▶ **EXERCISE DETAILS**: Please copy everything from "According to US" down to "National Cancer Institute." in the prostate cancer article below, word for word.

EXERCISE PASSAGE Start Marker

Your family history can determine your chances of being diagnosed with prostate cancer, claims a new Swedish research.
Although it is already known that men with prostate cancer in the family have a higher risk of the cancer themselves, this marks the first time ever that researchers have estimated the risk of developing various types of prostate cancer for men with the disease in the family.
Researchers at Umeå University and Lund University analyzed the prostate cancer risk in 51,897 men in Sweden taking part in Prostate Cancer data Base Sweden (PCBaSe) whose brothers and fathers already had prostate cancer.
They found that men who had one brother with prostate cancer had a 30% risk of being diagnosed with prostate cancer themselves before the age of 75, compared with a 13% risk among men without a family history of the disease, and a 9% risk of developing an aggressive form compared with 5% among other men.
The risk was further increased when men had both a father and a brother with prostate cancer, increasing to a 48% risk of any form of prostate cancer, compared with 13% among other men, and a 14% risk of developing an aggressive form of the cancer, compared with 5% among other men.
And although researchers expected a mild cancer in the family to reduce a man’s risk of developing an aggressive form this was not the case, with the team surprised to find that it didn’t matter whether fathers or brothers had a mild or aggressive prostate cancer, both still increased a man’s risk of developing an aggressive form of the disease.
Commenting on the significance of the results, Stattin explained, “Prostate cancer is often a rather indolent disease with favourable prognosis that often doesn’t require treatment but there are also aggressive types that can be mortal. The ability to differ between these types is therefore important. Up until now, there has been no knowledge about the absolute magnitudes of these risks.”
According to US National Guidelines, men with a father, brother or son with prostate cancer should start cancer screenings at age 45, and those with more than one first-degree relative with prostate cancer at age 40.
The results of the study can be found online published in the Journal of the National Cancer Institute.

EXERCISE PASSAGE End Marker
STUDY MATERIAL Start Marker

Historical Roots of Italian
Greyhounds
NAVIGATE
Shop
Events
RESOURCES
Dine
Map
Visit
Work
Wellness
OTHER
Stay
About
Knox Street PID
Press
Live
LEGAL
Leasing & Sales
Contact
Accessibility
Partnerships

STUDY MATERIAL End Marker
STUDY MATERIAL Start Marker

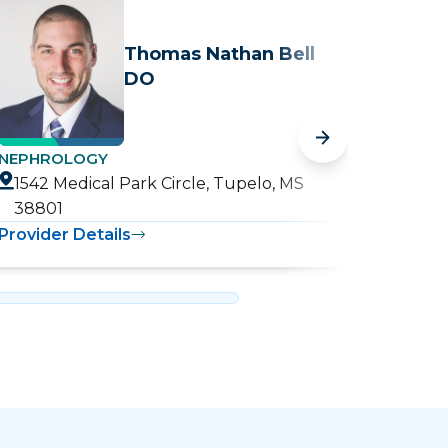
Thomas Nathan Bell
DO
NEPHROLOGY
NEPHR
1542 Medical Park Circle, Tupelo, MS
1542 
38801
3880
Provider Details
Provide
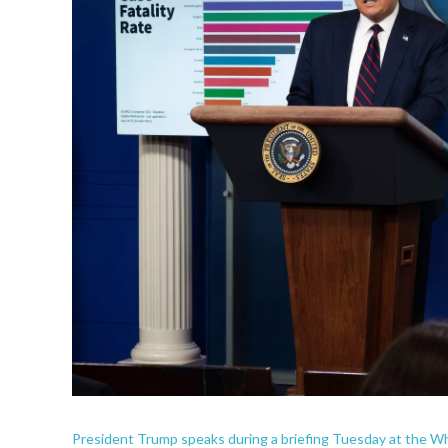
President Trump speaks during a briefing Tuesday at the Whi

STUDY MATERIAL End Marker

▶ **REPLY TO THE EXERCISE**:
According to US National Guidelines, men with a father, brother or son with prostate cancer should start cancer screenings at age 45, and those with more than one first-degree relative with prostate cancer at age 40.
The results of the study can be found online published in the Journal of the National Cancer Institute.